- Directed by: Howard Bretherton Moreno Cuyar
- Written by: Arman Chelieu (novel) Elizabeth Reinhardt Manuel Reachi
- Produced by: Manuel Reachi
- Starring: Enrico Caruso Jr. Mona Maris Carmen Río Alfonso Pedroza
- Cinematography: William Rees; Frank Kesson;
- Edited by: Frank Magee
- Music by: Bernhard Kaun
- Production company: Warner Bros. Pictures
- Distributed by: Warner Bros. Pictures
- Release date: February 22, 1935;
- Running time: 77 minutes
- Country: United States
- Language: Spanish

= The Singer of Naples =

1935 film

The Singer of Naples (Spanish: El cantante de Napoles) is a 1935 American musical film directed by Howard Bretherton and Moreno Cuyar and starring Enrico Caruso Jr., Mona Maris and Carmen Río. It was made in Spanish by the Hollywood studio Warner Bros. Pictures. Unlike many other American Spanish language films of the era it was not a remake of an English language film.

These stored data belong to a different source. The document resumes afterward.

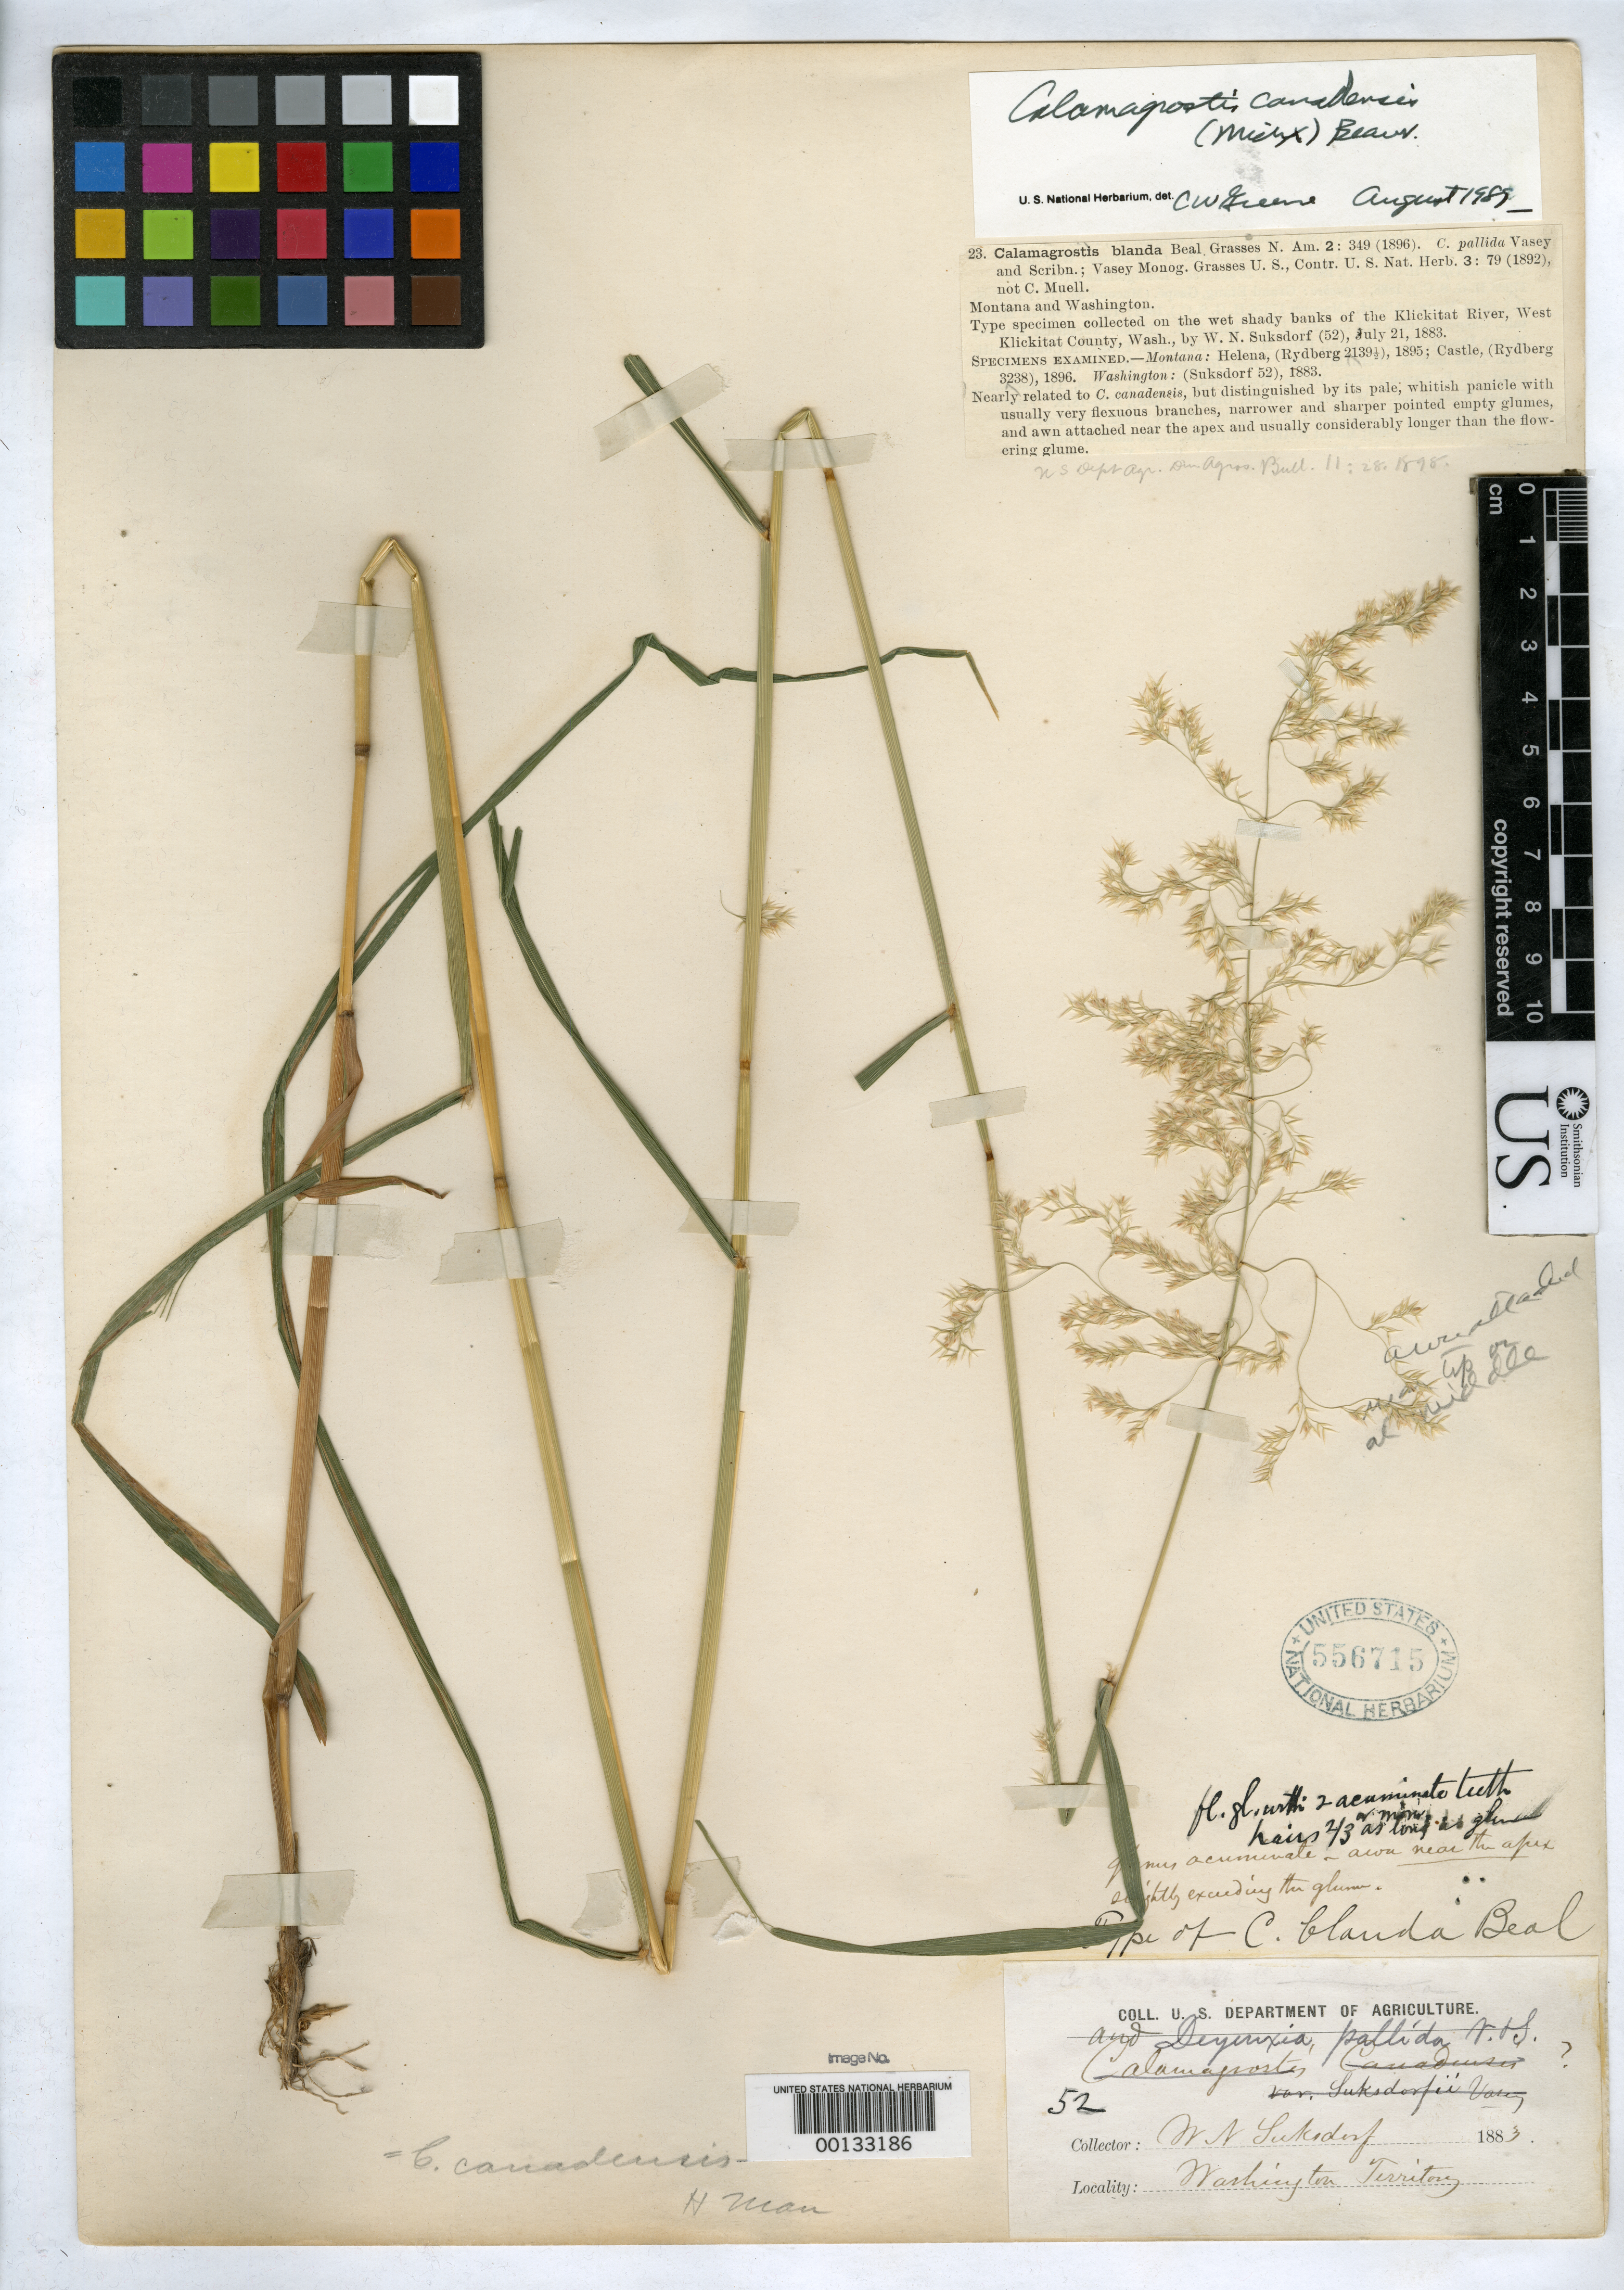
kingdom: Plantae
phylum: Tracheophyta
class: Liliopsida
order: Poales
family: Poaceae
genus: Calamagrostis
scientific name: Calamagrostis pallida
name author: Vasey & Scribn. ex Vasey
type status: Holotype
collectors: W. N. Suksdorf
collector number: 52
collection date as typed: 21 Jul 1883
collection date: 1883-07-21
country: United States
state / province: Washington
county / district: Klickitat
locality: Wet shady banks of Klickitat River.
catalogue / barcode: US 556715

It was the last of Warner Brothers's Hollywood-made Spanish films. The increasing success of dubbing meant that it was less viable to make separate Spanish films, and in future it became more common for films to be made in a single English version and then dubbed into a variety of other languages for global release.

==Plot==
A blacksmith's son from Naples rises to become a celebrated opera singer, performing at La Scala in Milan.

==Cast==
- Enrico Caruso Jr. as Enrico Daspurro
- Mona Maris as Teresa
- Carmen Río as Maria
- Alfonso Pedroza as Fortuni
- Antonio Vidal as Prof. Rubini
- Emilia Leovalli as Signora Daspurro
- Enrique Acosta as Signor Daspurro
- Francisco Marán as Eduardo
- Martin Garralaga as Beppo
- María Calvo as Signora Corelli
- Rosa Rey as Doña Rosa
- Chevo Pirrín as Mensajero
- Terry La Franconi as Cantante
- Felipe Osta as Carlo

==Bibliography==
- Waldman, Harry. Hollywood and the Foreign Touch: A Dictionary of Foreign Filmmakers and Their Films from America, 1910-1995. Scarecrow Press, 1996.